## Task description:
The answer consists solely of the listing's lines from the first through the line containing "de kleur en", each reproduced exactly.
====== Records for this task ======
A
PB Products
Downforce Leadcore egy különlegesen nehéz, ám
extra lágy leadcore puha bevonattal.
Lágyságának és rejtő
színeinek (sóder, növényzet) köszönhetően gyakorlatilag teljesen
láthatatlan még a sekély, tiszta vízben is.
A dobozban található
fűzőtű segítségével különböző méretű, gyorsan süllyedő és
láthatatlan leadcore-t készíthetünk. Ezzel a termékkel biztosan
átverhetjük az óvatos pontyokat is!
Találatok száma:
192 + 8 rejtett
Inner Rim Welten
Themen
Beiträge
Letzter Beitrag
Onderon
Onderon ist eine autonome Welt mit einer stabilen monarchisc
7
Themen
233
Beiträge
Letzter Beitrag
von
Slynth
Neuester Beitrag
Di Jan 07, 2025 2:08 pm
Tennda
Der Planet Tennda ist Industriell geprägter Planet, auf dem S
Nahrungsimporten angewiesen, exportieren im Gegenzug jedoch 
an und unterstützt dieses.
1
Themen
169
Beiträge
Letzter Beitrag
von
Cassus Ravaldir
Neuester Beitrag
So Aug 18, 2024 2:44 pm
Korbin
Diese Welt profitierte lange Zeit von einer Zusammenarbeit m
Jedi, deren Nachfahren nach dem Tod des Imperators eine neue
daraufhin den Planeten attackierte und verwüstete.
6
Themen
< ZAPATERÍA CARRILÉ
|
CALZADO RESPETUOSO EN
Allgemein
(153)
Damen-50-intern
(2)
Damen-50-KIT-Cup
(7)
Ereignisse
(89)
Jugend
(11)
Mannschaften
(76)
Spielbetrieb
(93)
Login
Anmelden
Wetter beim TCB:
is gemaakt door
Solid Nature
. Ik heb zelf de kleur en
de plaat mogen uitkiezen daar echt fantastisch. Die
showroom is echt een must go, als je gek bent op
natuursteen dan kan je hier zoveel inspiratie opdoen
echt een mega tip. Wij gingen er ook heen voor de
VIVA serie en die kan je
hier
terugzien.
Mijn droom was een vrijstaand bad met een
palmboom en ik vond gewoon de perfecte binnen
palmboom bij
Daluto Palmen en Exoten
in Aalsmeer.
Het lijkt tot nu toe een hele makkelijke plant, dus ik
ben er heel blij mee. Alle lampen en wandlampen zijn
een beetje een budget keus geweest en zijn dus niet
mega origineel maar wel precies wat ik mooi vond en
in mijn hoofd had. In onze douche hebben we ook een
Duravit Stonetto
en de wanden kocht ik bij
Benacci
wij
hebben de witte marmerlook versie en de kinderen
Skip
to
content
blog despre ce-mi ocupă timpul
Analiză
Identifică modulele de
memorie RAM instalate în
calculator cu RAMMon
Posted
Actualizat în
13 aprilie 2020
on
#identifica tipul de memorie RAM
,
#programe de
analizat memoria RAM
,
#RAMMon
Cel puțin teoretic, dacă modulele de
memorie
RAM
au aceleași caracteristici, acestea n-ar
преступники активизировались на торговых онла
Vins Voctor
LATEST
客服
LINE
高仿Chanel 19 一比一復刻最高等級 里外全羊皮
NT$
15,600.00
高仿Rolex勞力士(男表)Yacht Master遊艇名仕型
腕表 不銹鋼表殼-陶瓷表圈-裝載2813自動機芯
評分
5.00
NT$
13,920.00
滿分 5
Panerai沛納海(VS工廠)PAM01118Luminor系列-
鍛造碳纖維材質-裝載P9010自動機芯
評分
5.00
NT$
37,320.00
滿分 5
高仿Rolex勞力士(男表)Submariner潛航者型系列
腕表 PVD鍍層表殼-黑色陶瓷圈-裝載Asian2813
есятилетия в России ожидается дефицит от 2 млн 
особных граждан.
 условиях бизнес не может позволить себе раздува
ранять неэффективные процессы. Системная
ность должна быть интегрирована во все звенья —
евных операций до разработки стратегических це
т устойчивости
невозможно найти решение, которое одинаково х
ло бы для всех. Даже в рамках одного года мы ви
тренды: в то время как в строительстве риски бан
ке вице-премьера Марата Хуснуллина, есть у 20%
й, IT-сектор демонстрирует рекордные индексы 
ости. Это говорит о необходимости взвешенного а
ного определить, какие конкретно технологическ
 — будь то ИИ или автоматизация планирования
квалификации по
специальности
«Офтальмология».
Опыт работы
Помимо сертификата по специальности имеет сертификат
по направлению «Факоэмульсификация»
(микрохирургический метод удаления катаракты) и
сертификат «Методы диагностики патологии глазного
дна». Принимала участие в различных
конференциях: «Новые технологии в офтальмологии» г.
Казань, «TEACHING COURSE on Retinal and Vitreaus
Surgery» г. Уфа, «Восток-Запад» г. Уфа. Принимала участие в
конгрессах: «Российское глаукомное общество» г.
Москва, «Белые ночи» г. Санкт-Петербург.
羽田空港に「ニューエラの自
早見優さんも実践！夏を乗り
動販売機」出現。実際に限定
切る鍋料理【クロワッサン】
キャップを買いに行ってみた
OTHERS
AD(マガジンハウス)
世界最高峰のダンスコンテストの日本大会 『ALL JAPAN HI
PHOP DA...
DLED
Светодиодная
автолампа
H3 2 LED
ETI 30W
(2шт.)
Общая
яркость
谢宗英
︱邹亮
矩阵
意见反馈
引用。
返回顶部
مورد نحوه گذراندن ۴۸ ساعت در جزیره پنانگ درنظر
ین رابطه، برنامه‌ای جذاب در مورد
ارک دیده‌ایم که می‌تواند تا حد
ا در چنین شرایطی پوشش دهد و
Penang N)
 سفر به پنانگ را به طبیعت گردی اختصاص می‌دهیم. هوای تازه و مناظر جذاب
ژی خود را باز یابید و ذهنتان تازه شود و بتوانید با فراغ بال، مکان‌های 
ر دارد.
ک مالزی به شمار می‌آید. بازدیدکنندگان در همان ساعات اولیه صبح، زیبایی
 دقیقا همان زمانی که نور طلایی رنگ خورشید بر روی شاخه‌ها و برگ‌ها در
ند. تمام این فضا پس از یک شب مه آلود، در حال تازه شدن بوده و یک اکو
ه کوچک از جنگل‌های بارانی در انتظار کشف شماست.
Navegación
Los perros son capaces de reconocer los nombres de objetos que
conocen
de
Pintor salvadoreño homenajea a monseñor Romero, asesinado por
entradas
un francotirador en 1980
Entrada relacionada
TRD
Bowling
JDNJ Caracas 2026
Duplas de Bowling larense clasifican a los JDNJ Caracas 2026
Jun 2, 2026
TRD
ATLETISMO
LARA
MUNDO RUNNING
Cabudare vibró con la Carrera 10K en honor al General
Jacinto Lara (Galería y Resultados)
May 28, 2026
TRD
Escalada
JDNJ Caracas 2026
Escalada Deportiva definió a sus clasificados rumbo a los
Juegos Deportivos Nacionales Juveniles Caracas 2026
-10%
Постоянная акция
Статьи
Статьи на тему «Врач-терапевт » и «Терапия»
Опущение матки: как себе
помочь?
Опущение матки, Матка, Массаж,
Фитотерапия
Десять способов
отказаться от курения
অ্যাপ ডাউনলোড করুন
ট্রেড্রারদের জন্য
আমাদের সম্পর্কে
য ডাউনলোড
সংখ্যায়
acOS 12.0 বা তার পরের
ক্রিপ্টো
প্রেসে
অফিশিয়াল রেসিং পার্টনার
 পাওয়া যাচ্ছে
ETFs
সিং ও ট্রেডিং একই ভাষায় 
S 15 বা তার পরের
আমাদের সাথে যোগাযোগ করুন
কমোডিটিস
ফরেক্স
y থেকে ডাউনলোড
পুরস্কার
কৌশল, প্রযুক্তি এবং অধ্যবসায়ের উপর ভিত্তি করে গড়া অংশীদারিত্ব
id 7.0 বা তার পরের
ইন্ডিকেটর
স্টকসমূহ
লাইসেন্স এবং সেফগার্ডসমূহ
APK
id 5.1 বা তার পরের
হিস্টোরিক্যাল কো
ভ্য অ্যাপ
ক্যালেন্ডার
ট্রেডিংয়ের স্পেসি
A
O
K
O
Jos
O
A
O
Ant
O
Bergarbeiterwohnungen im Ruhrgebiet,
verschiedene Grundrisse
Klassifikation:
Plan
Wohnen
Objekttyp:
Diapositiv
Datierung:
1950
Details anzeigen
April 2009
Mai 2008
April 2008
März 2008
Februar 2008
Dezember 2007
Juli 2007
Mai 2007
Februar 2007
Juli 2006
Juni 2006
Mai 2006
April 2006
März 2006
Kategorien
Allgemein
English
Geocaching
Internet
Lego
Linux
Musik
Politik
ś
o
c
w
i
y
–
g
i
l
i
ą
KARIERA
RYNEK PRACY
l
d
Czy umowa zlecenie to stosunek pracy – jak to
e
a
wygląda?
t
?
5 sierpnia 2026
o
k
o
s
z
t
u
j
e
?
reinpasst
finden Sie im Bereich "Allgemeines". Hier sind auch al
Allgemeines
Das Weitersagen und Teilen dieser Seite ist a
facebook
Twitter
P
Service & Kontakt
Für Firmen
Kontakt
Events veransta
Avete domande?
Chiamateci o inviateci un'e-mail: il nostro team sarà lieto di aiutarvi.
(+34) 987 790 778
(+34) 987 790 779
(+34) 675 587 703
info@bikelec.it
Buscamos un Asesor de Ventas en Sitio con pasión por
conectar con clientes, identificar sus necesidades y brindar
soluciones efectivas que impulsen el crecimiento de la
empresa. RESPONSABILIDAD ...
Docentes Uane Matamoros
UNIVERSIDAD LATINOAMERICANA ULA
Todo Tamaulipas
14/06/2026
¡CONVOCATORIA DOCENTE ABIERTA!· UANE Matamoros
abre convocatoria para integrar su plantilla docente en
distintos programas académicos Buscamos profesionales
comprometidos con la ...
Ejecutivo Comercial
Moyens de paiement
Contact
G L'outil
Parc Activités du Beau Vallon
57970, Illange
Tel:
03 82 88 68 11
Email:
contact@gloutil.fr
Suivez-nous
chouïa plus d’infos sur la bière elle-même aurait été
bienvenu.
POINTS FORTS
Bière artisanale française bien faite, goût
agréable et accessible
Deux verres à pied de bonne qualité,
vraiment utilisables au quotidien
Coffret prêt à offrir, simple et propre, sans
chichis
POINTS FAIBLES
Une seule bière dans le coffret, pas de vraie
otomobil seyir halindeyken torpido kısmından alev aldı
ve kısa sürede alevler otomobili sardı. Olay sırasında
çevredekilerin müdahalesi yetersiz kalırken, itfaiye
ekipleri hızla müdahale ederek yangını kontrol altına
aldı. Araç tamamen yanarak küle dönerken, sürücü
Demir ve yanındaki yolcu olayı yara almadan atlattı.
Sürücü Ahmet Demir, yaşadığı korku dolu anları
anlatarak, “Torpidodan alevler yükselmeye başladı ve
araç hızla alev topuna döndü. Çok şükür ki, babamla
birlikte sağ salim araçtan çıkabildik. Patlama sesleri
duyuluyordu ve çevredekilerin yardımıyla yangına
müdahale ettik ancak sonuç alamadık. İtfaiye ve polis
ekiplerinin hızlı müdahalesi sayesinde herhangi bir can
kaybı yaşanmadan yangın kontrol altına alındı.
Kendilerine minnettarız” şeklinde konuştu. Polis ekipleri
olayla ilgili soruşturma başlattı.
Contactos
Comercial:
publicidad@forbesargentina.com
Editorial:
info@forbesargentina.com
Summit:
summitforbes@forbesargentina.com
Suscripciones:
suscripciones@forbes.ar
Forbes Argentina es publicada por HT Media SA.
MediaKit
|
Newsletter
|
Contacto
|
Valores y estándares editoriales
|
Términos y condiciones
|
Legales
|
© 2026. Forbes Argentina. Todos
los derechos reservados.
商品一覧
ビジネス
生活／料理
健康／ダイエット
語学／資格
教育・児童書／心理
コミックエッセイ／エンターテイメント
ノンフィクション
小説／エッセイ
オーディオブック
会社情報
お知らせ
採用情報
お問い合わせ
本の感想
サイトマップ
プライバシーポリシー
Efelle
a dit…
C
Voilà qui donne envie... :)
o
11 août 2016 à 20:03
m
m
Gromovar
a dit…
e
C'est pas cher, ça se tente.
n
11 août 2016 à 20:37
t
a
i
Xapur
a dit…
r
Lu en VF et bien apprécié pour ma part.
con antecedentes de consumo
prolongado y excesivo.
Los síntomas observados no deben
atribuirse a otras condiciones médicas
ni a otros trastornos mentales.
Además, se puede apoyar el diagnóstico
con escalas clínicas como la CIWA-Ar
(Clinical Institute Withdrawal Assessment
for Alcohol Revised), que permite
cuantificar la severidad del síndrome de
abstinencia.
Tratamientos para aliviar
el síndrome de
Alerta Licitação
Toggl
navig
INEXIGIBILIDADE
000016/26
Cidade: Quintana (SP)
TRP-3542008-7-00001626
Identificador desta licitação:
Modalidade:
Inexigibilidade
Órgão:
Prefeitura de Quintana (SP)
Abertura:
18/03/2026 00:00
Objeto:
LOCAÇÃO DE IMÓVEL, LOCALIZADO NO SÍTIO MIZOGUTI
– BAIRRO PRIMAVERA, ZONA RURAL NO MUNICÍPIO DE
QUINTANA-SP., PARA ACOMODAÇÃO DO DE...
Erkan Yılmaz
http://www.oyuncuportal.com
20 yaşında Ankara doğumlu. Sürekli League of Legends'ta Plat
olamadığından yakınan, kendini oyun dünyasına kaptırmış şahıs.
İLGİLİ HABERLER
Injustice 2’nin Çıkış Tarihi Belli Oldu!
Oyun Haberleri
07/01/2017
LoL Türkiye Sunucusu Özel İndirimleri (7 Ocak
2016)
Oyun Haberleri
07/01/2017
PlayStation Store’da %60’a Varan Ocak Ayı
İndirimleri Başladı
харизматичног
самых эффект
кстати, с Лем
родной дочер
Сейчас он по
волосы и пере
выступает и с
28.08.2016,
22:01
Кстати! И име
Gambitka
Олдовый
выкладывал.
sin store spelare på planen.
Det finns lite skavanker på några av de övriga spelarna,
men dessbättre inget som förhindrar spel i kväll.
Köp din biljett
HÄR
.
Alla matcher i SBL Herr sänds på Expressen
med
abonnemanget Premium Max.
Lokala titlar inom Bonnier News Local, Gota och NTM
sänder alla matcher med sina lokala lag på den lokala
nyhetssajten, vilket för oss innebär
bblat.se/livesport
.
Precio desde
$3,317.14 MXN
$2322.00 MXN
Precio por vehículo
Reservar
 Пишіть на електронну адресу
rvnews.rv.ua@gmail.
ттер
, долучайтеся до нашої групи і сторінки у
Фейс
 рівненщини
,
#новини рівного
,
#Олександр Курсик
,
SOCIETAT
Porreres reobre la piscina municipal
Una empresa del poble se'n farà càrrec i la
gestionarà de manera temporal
======
## Expected answer:
A
PB Products
Downforce Leadcore egy különlegesen nehéz, ám
extra lágy leadcore puha bevonattal.
Lágyságának és rejtő
színeinek (sóder, növényzet) köszönhetően gyakorlatilag teljesen
láthatatlan még a sekély, tiszta vízben is.
A dobozban található
fűzőtű segítségével különböző méretű, gyorsan süllyedő és
láthatatlan leadcore-t készíthetünk. Ezzel a termékkel biztosan
átverhetjük az óvatos pontyokat is!
Találatok száma:
192 + 8 rejtett
Inner Rim Welten
Themen
Beiträge
Letzter Beitrag
Onderon
Onderon ist eine autonome Welt mit einer stabilen monarchisc
7
Themen
233
Beiträge
Letzter Beitrag
von
Slynth
Neuester Beitrag
Di Jan 07, 2025 2:08 pm
Tennda
Der Planet Tennda ist Industriell geprägter Planet, auf dem S
Nahrungsimporten angewiesen, exportieren im Gegenzug jedoch 
an und unterstützt dieses.
1
Themen
169
Beiträge
Letzter Beitrag
von
Cassus Ravaldir
Neuester Beitrag
So Aug 18, 2024 2:44 pm
Korbin
Diese Welt profitierte lange Zeit von einer Zusammenarbeit m
Jedi, deren Nachfahren nach dem Tod des Imperators eine neue
daraufhin den Planeten attackierte und verwüstete.
6
Themen
< ZAPATERÍA CARRILÉ
|
CALZADO RESPETUOSO EN
Allgemein
(153)
Damen-50-intern
(2)
Damen-50-KIT-Cup
(7)
Ereignisse
(89)
Jugend
(11)
Mannschaften
(76)
Spielbetrieb
(93)
Login
Anmelden
Wetter beim TCB:
is gemaakt door
Solid Nature
. Ik heb zelf de kleur en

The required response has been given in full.